Characteristics of Oxidation:
Addition of oxygen
Example: 2Mg + O₂ → 2MgO
Magnesium gains oxygen atoms
Removal of hydrogen
Example: H₂S + Cl₂ → 2HCl + S
Hydrogen sulfide loses hydrogen
Loss of electrons
Example: Fe²⁺ → Fe³⁺ + e⁻
Iron(II) loses one electron
Increase in oxidation number
Example: In SnCl₂ → SnCl₄, Sn goes from +2 to +4
2.2 Reduction
Definition: Process involving gain of electrons or decrease in oxidation state.

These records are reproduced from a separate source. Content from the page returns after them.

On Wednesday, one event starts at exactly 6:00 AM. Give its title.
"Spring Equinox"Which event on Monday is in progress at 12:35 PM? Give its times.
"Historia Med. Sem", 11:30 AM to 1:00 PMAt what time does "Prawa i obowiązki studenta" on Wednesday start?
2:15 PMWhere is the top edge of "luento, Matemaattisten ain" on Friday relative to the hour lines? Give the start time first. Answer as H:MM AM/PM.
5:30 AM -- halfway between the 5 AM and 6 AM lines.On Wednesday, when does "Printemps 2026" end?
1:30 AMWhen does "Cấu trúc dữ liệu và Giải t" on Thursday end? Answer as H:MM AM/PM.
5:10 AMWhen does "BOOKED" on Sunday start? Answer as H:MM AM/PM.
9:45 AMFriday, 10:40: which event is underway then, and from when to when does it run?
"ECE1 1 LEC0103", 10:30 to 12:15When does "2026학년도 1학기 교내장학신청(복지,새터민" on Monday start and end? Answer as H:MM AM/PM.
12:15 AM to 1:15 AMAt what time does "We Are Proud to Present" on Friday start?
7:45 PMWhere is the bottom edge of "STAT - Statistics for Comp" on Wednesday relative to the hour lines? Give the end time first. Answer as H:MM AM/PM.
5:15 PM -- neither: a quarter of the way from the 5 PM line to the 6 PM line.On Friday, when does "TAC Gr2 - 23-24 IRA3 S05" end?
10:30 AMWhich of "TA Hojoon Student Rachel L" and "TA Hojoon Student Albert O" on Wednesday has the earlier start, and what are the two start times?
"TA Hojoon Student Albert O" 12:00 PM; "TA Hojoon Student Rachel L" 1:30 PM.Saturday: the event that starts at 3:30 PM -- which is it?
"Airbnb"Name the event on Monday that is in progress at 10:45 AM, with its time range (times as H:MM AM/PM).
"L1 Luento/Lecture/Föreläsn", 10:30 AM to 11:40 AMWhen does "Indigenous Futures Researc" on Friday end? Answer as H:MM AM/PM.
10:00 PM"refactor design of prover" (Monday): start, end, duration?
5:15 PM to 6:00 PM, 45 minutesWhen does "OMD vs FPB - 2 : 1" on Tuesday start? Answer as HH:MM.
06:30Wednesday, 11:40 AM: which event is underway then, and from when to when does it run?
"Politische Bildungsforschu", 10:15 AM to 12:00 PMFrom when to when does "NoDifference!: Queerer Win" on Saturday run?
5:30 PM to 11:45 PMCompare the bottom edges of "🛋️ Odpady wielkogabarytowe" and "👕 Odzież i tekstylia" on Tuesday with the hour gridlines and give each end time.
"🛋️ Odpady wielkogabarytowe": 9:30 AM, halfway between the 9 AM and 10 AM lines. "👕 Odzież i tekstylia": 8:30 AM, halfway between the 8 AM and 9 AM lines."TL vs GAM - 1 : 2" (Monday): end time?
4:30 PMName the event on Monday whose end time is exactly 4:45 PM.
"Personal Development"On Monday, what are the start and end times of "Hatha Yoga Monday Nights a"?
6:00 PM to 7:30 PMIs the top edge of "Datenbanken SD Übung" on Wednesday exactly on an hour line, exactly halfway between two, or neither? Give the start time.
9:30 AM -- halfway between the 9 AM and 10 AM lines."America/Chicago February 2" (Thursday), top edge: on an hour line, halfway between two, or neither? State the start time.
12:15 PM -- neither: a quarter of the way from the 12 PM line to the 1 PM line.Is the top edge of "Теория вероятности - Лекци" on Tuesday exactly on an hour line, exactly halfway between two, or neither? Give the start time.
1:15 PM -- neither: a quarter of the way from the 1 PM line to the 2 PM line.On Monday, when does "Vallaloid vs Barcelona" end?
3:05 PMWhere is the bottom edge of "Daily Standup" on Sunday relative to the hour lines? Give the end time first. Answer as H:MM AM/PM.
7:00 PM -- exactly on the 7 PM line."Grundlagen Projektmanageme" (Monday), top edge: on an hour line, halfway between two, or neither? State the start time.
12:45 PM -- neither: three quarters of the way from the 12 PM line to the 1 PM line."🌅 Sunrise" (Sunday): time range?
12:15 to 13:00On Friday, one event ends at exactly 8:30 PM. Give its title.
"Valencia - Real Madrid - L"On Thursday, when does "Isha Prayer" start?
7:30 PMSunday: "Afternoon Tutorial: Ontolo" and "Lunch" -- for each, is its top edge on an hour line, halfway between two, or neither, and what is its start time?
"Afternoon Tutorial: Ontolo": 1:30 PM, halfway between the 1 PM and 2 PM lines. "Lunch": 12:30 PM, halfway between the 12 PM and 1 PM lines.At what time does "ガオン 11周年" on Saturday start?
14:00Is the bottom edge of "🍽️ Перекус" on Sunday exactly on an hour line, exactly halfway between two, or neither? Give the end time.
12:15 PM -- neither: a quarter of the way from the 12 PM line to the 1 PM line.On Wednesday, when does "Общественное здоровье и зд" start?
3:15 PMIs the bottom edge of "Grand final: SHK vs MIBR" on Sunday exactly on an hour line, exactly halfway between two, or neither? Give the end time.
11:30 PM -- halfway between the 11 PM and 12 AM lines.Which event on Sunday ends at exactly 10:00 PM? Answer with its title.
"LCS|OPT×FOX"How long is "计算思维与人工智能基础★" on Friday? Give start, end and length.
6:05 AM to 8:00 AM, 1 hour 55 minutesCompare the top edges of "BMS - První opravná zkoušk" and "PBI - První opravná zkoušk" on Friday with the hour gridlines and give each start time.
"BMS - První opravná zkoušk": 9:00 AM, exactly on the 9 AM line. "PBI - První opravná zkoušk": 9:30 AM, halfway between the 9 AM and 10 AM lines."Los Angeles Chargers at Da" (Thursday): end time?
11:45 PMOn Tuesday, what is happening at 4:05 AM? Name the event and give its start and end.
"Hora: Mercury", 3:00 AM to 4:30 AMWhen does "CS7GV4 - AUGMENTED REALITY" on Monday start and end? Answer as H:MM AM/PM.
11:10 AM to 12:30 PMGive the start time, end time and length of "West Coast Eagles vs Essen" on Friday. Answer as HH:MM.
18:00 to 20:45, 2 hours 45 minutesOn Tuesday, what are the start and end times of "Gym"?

Characteristics of Reduction:
Removal of oxygen
Example: CuO + H₂ → Cu + H₂O
Copper oxide loses oxygen
Addition of hydrogen
Example: N₂ + 3H₂ → 2NH₃
Nitrogen gains hydrogen
Gain of electrons
Example: Fe³⁺ + e⁻ → Fe²⁺
Iron(III) gains one electron
Decrease in oxidation number
Example: In MnO₄⁻ → Mn²⁺, Mn goes from +7 to +2
2.3 Memory Aids
OIL RIG: Oxidation Is Loss (of electrons), Reduction Is Gain (of electrons)
LEO GER: Loss Electrons Oxidation, Gain Electrons Reduction
3. Oxidation Numbers and States {#oxidation-numbers}
3.1 Definition
Oxidation number (oxidation state): The hypothetical charge an atom would have if all bonds were completely ionic.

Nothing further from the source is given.